### Problem to work on
For every item below, turn its source text into a JSON list of strings, one string per line, with blank lines omitted and the pictures left out.

### Provided data

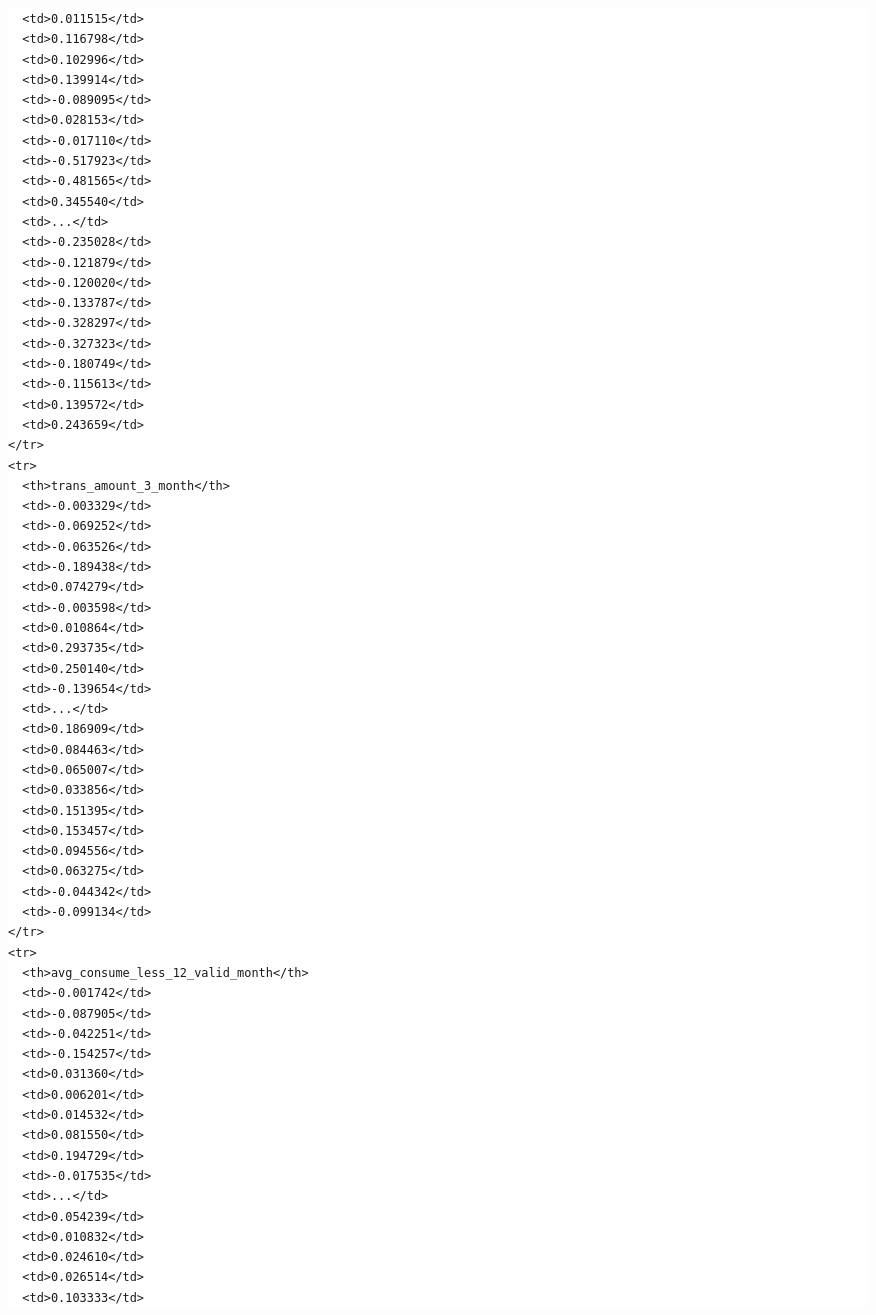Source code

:       <td>0.011515</td>
      <td>0.116798</td>
      <td>0.102996</td>
      <td>0.139914</td>
      <td>-0.089095</td>
      <td>0.028153</td>
      <td>-0.017110</td>
      <td>-0.517923</td>
      <td>-0.481565</td>
      <td>0.345540</td>
      <td>...</td>
      <td>-0.235028</td>
      <td>-0.121879</td>
      <td>-0.120020</td>
      <td>-0.133787</td>
      <td>-0.328297</td>
      <td>-0.327323</td>
      <td>-0.180749</td>
      <td>-0.115613</td>
      <td>0.139572</td>
      <td>0.243659</td>
    </tr>
    <tr>
      <th>trans_amount_3_month</th>
      <td>-0.003329</td>
      <td>-0.069252</td>
      <td>-0.063526</td>
      <td>-0.189438</td>
      <td>0.074279</td>
      <td>-0.003598</td>
      <td>0.010864</td>
      <td>0.293735</td>
      <td>0.250140</td>
      <td>-0.139654</td>
      <td>...</td>
      <td>0.186909</td>
      <td>0.084463</td>
      <td>0.065007</td>
      <td>0.033856</td>
      <td>0.151395</td>
      <td>0.153457</td>
      <td>0.094556</td>
      <td>0.063275</td>
      <td>-0.044342</td>
      <td>-0.099134</td>
    </tr>
    <tr>
      <th>avg_consume_less_12_valid_month</th>
      <td>-0.001742</td>
      <td>-0.087905</td>
      <td>-0.042251</td>
      <td>-0.154257</td>
      <td>0.031360</td>
      <td>0.006201</td>
      <td>0.014532</td>
      <td>0.081550</td>
      <td>0.194729</td>
      <td>-0.017535</td>
      <td>...</td>
      <td>0.054239</td>
      <td>0.010832</td>
      <td>0.024610</td>
      <td>0.026514</td>
      <td>0.103333</td>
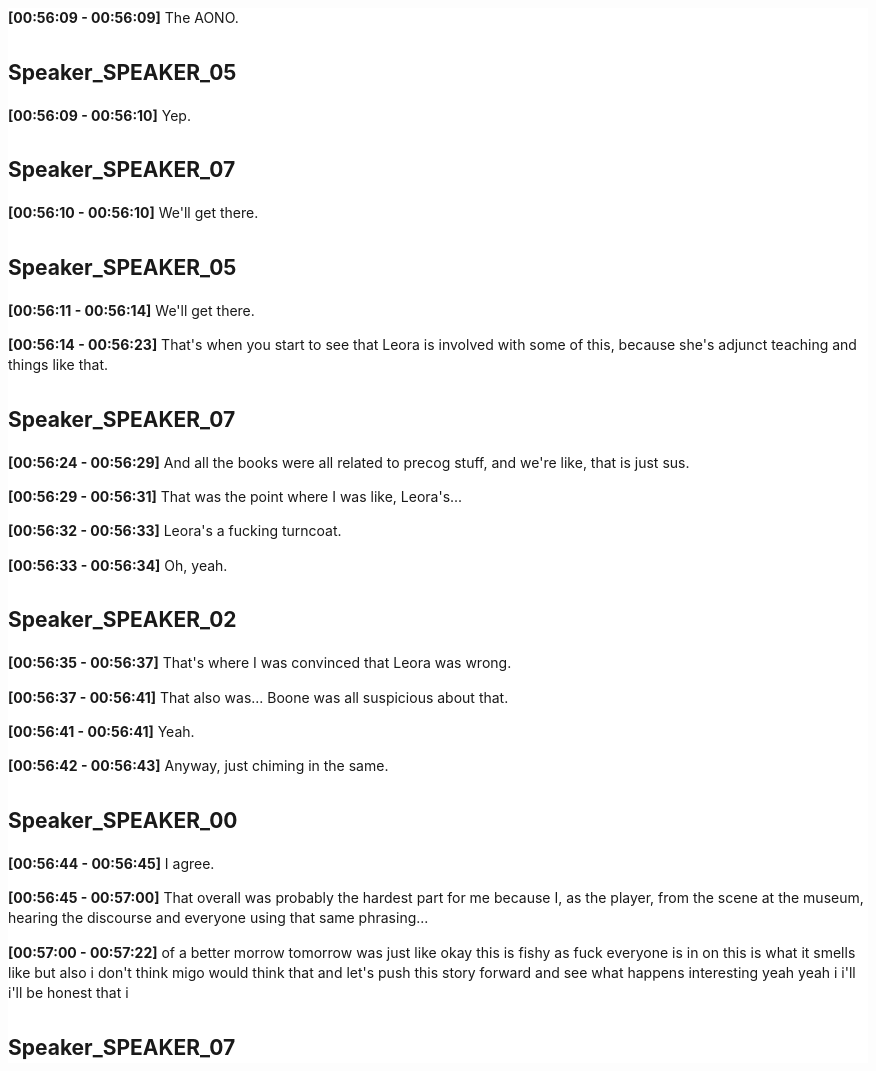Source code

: **[00:56:09 - 00:56:09]** The AONO.


## Speaker_SPEAKER_05

**[00:56:09 - 00:56:10]** Yep.


## Speaker_SPEAKER_07

**[00:56:10 - 00:56:10]** We'll get there.


## Speaker_SPEAKER_05

**[00:56:11 - 00:56:14]** We'll get there.

**[00:56:14 - 00:56:23]** That's when you start to see that Leora is involved with some of this, because she's adjunct teaching and things like that.


## Speaker_SPEAKER_07

**[00:56:24 - 00:56:29]** And all the books were all related to precog stuff, and we're like, that is just sus.

**[00:56:29 - 00:56:31]** That was the point where I was like, Leora's...

**[00:56:32 - 00:56:33]** Leora's a fucking turncoat.

**[00:56:33 - 00:56:34]** Oh, yeah.


## Speaker_SPEAKER_02

**[00:56:35 - 00:56:37]** That's where I was convinced that Leora was wrong.

**[00:56:37 - 00:56:41]** That also was... Boone was all suspicious about that.

**[00:56:41 - 00:56:41]** Yeah.

**[00:56:42 - 00:56:43]** Anyway, just chiming in the same.


## Speaker_SPEAKER_00

**[00:56:44 - 00:56:45]** I agree.

**[00:56:45 - 00:57:00]** That overall was probably the hardest part for me because I, as the player, from the scene at the museum, hearing the discourse and everyone using that same phrasing...

**[00:57:00 - 00:57:22]** of a better morrow tomorrow was just like okay this is fishy as fuck everyone is in on this is what it smells like but also i don't think migo would think that and let's push this story forward and see what happens interesting yeah yeah i i'll i'll be honest that i


## Speaker_SPEAKER_07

### Answer section
[
  "Source code",
  ":       <td>0.011515</td>",
  "      <td>0.116798</td>",
  "      <td>0.102996</td>",
  "      <td>0.139914</td>",
  "      <td>-0.089095</td>",
  "      <td>0.028153</td>",
  "      <td>-0.017110</td>",
  "      <td>-0.517923</td>",
  "      <td>-0.481565</td>",
  "      <td>0.345540</td>",
  "      <td>...</td>",
  "      <td>-0.235028</td>",
  "      <td>-0.121879</td>",
  "      <td>-0.120020</td>",
  "      <td>-0.133787</td>",
  "      <td>-0.328297</td>",
  "      <td>-0.327323</td>",
  "      <td>-0.180749</td>",
  "      <td>-0.115613</td>",
  "      <td>0.139572</td>",
  "      <td>0.243659</td>",
  "    </tr>",
  "    <tr>",
  "      <th>trans_amount_3_month</th>",
  "      <td>-0.003329</td>",
  "      <td>-0.069252</td>",
  "      <td>-0.063526</td>",
  "      <td>-0.189438</td>",
  "      <td>0.074279</td>",
  "      <td>-0.003598</td>",
  "      <td>0.010864</td>",
  "      <td>0.293735</td>",
  "      <td>0.250140</td>",
  "      <td>-0.139654</td>",
  "      <td>...</td>",
  "      <td>0.186909</td>",
  "      <td>0.084463</td>",
  "      <td>0.065007</td>",
  "      <td>0.033856</td>",
  "      <td>0.151395</td>",
  "      <td>0.153457</td>",
  "      <td>0.094556</td>",
  "      <td>0.063275</td>",
  "      <td>-0.044342</td>",
  "      <td>-0.099134</td>",
  "    </tr>",
  "    <tr>",
  "      <th>avg_consume_less_12_valid_month</th>",
  "      <td>-0.001742</td>",
  "      <td>-0.087905</td>",
  "      <td>-0.042251</td>",
  "      <td>-0.154257</td>",
  "      <td>0.031360</td>",
  "      <td>0.006201</td>",
  "      <td>0.014532</td>",
  "      <td>0.081550</td>",
  "      <td>0.194729</td>",
  "      <td>-0.017535</td>",
  "      <td>...</td>",
  "      <td>0.054239</td>",
  "      <td>0.010832</td>",
  "      <td>0.024610</td>",
  "      <td>0.026514</td>",
  "      <td>0.103333</td>",
  "Source code",
  ": **[00:56:09 - 00:56:09]** The AONO.",
  "## Speaker_SPEAKER_05",
  "**[00:56:09 - 00:56:10]** Yep.",
  "## Speaker_SPEAKER_07",
  "**[00:56:10 - 00:56:10]** We'll get there.",
  "## Speaker_SPEAKER_05",
  "**[00:56:11 - 00:56:14]** We'll get there.",
  "**[00:56:14 - 00:56:23]** That's when you start to see that Leora is involved with some of this, because she's adjunct teaching and things like that.",
  "## Speaker_SPEAKER_07",
  "**[00:56:24 - 00:56:29]** And all the books were all related to precog stuff, and we're like, that is just sus.",
  "**[00:56:29 - 00:56:31]** That was the point where I was like, Leora's...",
  "**[00:56:32 - 00:56:33]** Leora's a fucking turncoat.",
  "**[00:56:33 - 00:56:34]** Oh, yeah.",
  "## Speaker_SPEAKER_02",
  "**[00:56:35 - 00:56:37]** That's where I was convinced that Leora was wrong.",
  "**[00:56:37 - 00:56:41]** That also was... Boone was all suspicious about that.",
  "**[00:56:41 - 00:56:41]** Yeah.",
  "**[00:56:42 - 00:56:43]** Anyway, just chiming in the same.",
  "## Speaker_SPEAKER_00",
  "**[00:56:44 - 00:56:45]** I agree.",
  "**[00:56:45 - 00:57:00]** That overall was probably the hardest part for me because I, as the player, from the scene at the museum, hearing the discourse and everyone using that same phrasing...",
  "**[00:57:00 - 00:57:22]** of a better morrow tomorrow was just like okay this is fishy as fuck everyone is in on this is what it smells like but also i don't think migo would think that and let's push this story forward and see what happens interesting yeah yeah i i'll i'll be honest that i",
  "## Speaker_SPEAKER_07"
]